All those things I’ve been doing that I mentioned earlier? I hadn’t been feeling any benefits from them, I just ploughed on because it wasn’t actively hurting me, and it kept me busy so that I didn’t slip into depression. It turns out that I wasn’t just keeping hold of the heavy weight of those tough days, I was keeping everything down. The next morning, I felt so awake, so alive, that I couldn’t stay in bed. I went for a walk around the harbour with a coffee just for the joy of it.

That evening, I went to my exercise classes. I genuinely believed that all the talk of endorphins being released during exercise was either only for sporty people, or it was something sporty people made up to make mere mortals feel bad. It turns out those endorphins were just another thing trapped under the weight of my past and suddenly, everything seemed different. I have been attending those classes for years and in all that time, I’ve never felt anything other than progressively more tired. I used to look at other people and wonder how they seemed to build more energy as the class went along while I just struggled to get to the end. I thought it was just me being lazy, or somehow useless. Now I get it, and I get why those classes build to a big finale track which previously just used to feel like spite.

A moment of appreciation here for Mel’s exercise classes. If you’re local to Chichester, I recommend checking them out. I’ve been a regular for years because the classes are so positive, the music is great and Mel has such kind, inclusive energy that it infects the whole group. I’ve made friends with some very cool people at those classes. I used to go every week to see those ladies, to enjoy excellent music at the volume it should be played (loud enough that people can’t hear you singing along), all accompanied by disco lights. When I started going, I would be worn out before the warmup track had finished. I’ve slowly built up my strength and stamina and I felt supported all the way. You’ll never find a class that is more fun, or more kind. Trust me, I’ve been coasting through those classes for a long time on vibes alone.

The next morning, I ran faster than I ever have. I’ve been running three mornings a week for a year and like the classes, I hadn’t ever felt any mental health benefits beyond the abstract satisfaction of the fresh air or watching the slowly changing seasons. I got by with a curated playlist and the running apps Zombies, Run and Marvel Move, which interrupts periodically to continue a serialised story that gives you little missions. I kept going because I wanted to know what happens next the same way you tune into a favourite TV series. I’m pretty sure that I’ll always be more motivated by stories than how fast I’m running, but I’m grateful for the extra joy that has been injected into those early starts.
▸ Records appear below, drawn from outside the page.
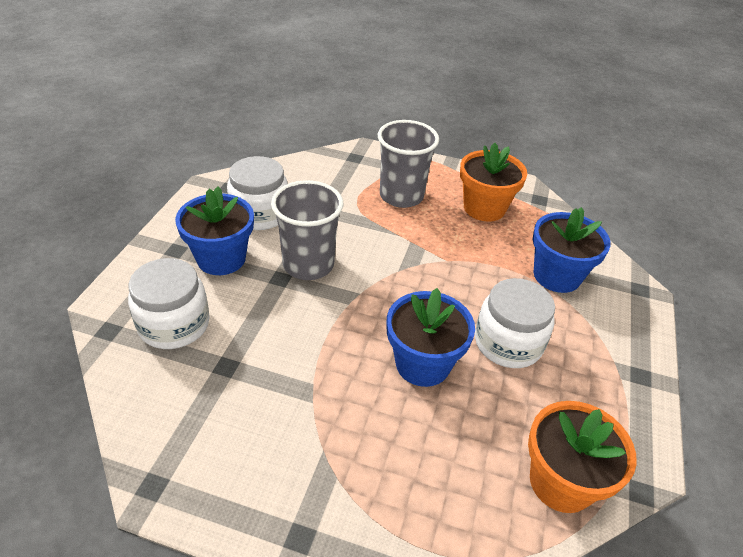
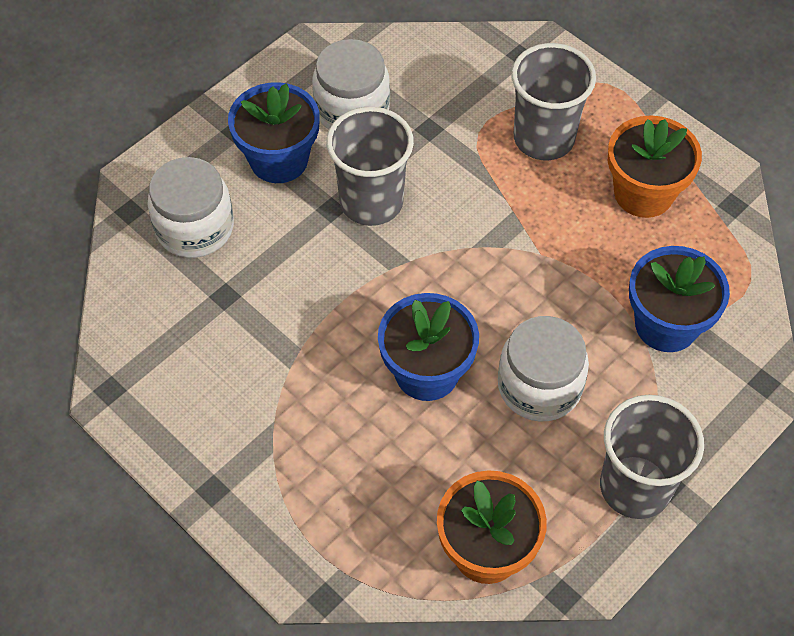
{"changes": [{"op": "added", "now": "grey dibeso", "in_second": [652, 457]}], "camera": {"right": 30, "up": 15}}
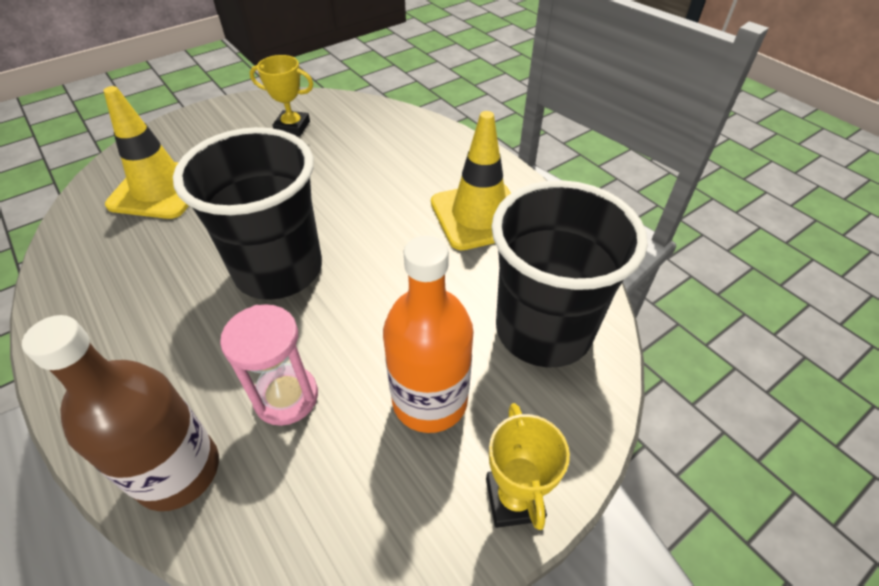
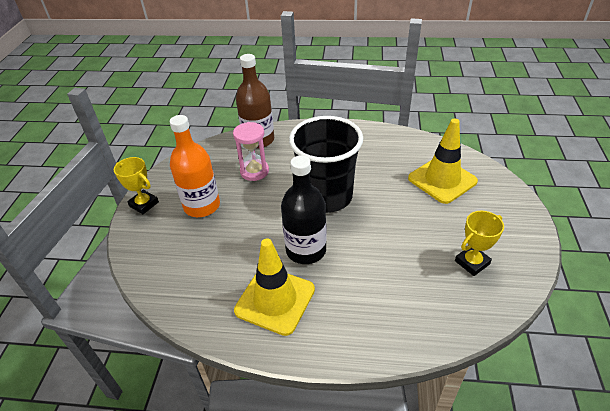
{"changes": [{"op": "added", "now": "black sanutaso", "in_second": [304, 209]}, {"op": "removed", "was": "black dibeso", "in_first": [569, 274]}], "camera": {"right": 135, "up": -5}}
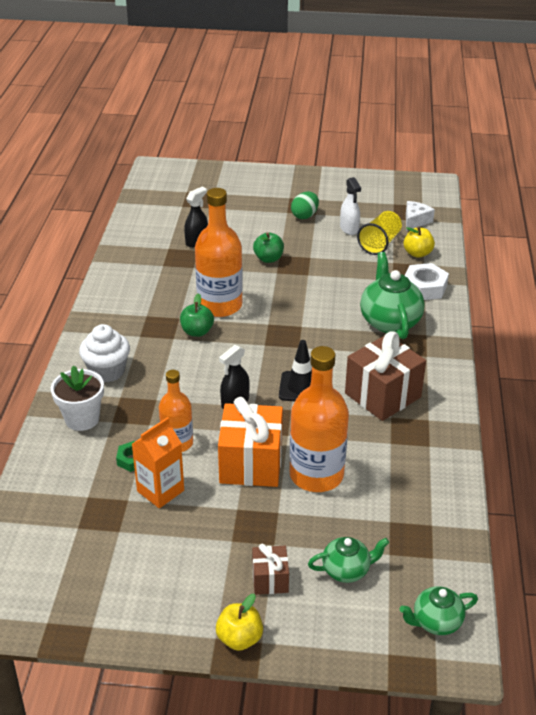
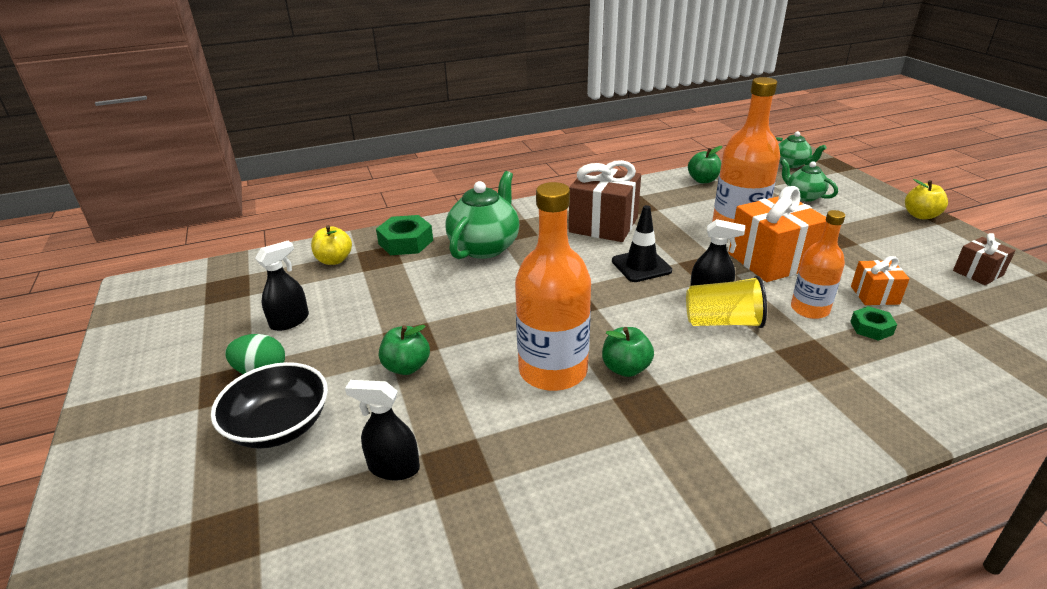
{"changes": [{"op": "added", "now": "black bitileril", "in_second": [269, 405]}, {"op": "recoloured", "was": "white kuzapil", "now": "black kuzapil", "in_first": [350, 206], "in_second": [282, 286]}, {"op": "recoloured", "was": "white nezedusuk", "now": "green nezedusuk", "in_first": [427, 281], "in_second": [404, 235]}, {"op": "turned", "was": "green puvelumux", "in_first": [392, 295], "in_second": [482, 215], "clockwise": 150}, {"op": "moved", "was": "yellow dibeso", "in_first": [379, 233], "in_second": [726, 302]}, {"op": "added", "now": "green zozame", "in_second": [705, 164]}, {"op": "replaced", "was": "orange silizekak", "now": "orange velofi", "in_first": [158, 462], "in_second": [880, 280]}, {"op": "moved", "was": "brown velofi", "in_first": [270, 569], "in_second": [984, 259]}, {"op": "removed", "was": "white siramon", "in_first": [77, 398]}, {"op": "removed", "was": "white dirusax", "in_first": [104, 353]}, {"op": "removed", "was": "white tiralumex", "in_first": [420, 216]}], "camera": {"right": -115, "up": -5}}
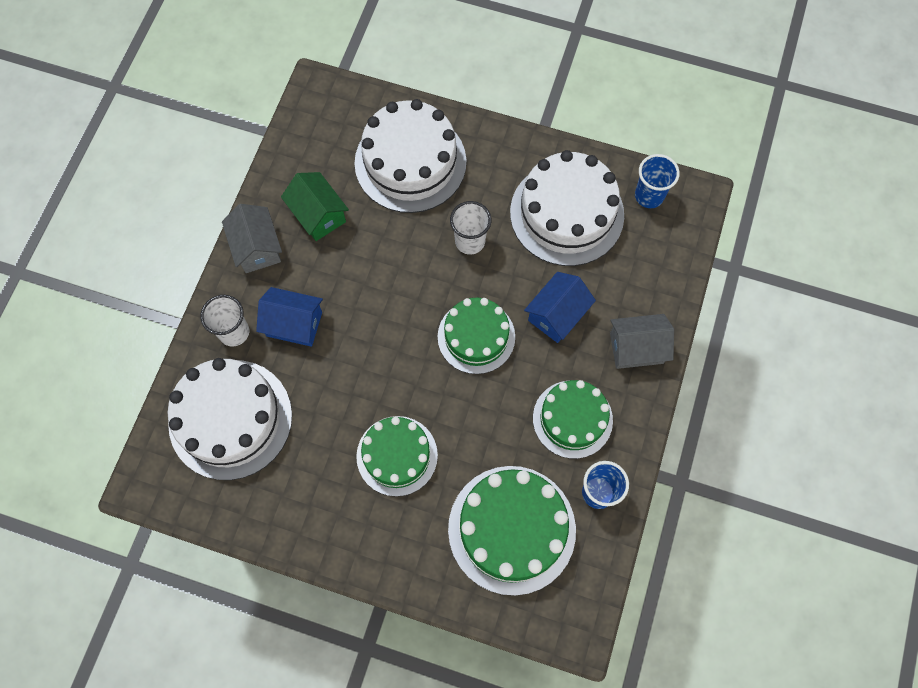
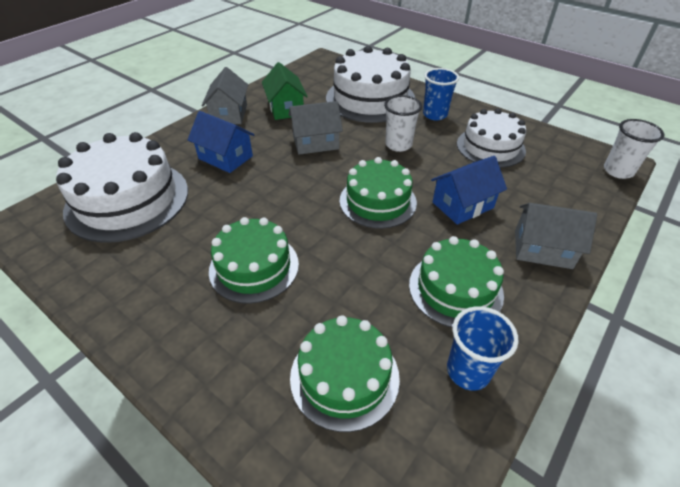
{"changes": [{"op": "added", "now": "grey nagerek", "in_second": [316, 128]}, {"op": "resized", "was": "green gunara", "in_first": [512, 531], "in_second": [345, 373], "ratio": 0.65}, {"op": "moved", "was": "blue dibeso", "in_first": [657, 181], "in_second": [441, 94]}, {"op": "resized", "was": "white gunara", "in_first": [567, 208], "in_second": [491, 138], "ratio": 0.65}, {"op": "moved", "was": "white dibeso", "in_first": [224, 321], "in_second": [634, 149]}], "camera": {"right": 20, "up": -25}}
All these changes have been a revelation, and of course it’s crossed my mind to wish that I’d gone for hypnotherapy sooner or that those things that weighed so heavily on my had never happened. For the former, I do believe things happen when they’re meant to. I had to hit a point when I was ready to let go. I can’t be too sorry about how I reacted to my situation either because, right or wrong, I saved my Mum’s life. I also see the last few years when I’ve been trying to claw my way out of those dark days in a different light. Yes, it is a shame that I didn’t get the benefit of everything I’d been doing sooner, but how incredible that I was so tenacious that I kept going despite that. That’s a powerful foundation for the future. My life is by no means “fixed” after one hour, but I see myself and each challenge in a different light and I feel hope because of all I’ve done up to now.

There’s also the fact that I find it all quite funny. Life is full of surprises and moments of wonder in amongst the hardships and disappointments. I’ve been clinging on to my mental health by my sparkly fingernails. I never had it on my bingo card that the things that made the great weight bearable and kept me holding on would be disco lights, zombies… and Clutch.